The effort is meant to make communities more resilient to climate change and ensure taxpayer dollars are more wisely spent.
“This should be one of the least controversial executive orders the president has ever released,” said Rachel Cleetus, lead climate scientist at the Union of Concerned Scientists in a statement.
“It’s bad policy to rebuild in ways that perpetuate our risk of flooding and to sink taxpayer dollars into risky rebuilding efforts,” she said. “Federal funds should instead be spent on making coastal communities more resilient to sea level rise and coastal flooding.”
She called the president’s action common sense.
“Many communities across the country already recognized this and have issued building design guidelines that call for two feet of freeboard above the 100-year base flood elevation,” Cleetus said.

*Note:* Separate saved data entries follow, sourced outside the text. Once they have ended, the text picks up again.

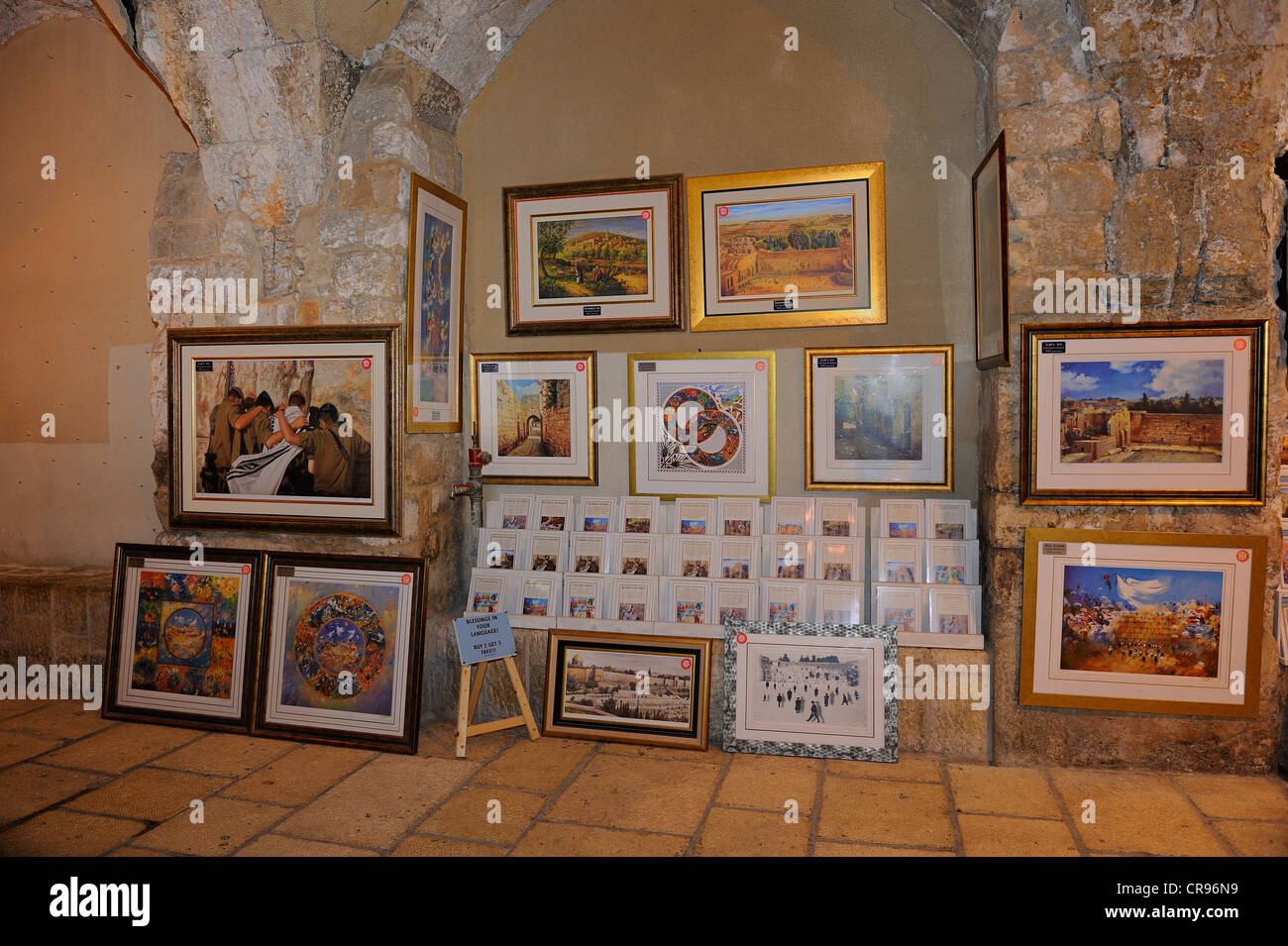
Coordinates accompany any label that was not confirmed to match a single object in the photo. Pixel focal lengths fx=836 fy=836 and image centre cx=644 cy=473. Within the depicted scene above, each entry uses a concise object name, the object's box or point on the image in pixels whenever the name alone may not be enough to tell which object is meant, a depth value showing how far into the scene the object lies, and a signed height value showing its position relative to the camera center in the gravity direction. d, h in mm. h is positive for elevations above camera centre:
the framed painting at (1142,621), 3314 -623
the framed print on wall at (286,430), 3941 +170
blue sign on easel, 3621 -757
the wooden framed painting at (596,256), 4168 +1070
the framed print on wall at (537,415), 4320 +263
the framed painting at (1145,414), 3293 +213
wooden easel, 3590 -1094
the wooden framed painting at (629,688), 3652 -994
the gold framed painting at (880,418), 3908 +229
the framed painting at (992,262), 3385 +875
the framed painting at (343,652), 3721 -851
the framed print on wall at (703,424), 4121 +210
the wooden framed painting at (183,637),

The standard hasn’t been changed in 37 years, while flood losses have risen and will probably get worse because of rising sea levels, storm surges along the coasts and more development in coastal areas, she added.
“Flooding during high tides — something that rarely occurred in the past — is now common in some places on the East and Gulf coasts of the U.S.,” she said. “Tidal flooding is expected to grow to the point that sections of coastal cities will flood so often they’ll become unusable in the near future, according to a study the Union of Concerned Scientists released in October. Most of the 52 coastal towns we looked at could see a tripling in annual tidal floods in 15 years and a tenfold increase in 30 years.”
Charleston was included in the study, which should expect between 50 and 100 tidal floods a year by 2030 and more than 180 similar events per year by 2045.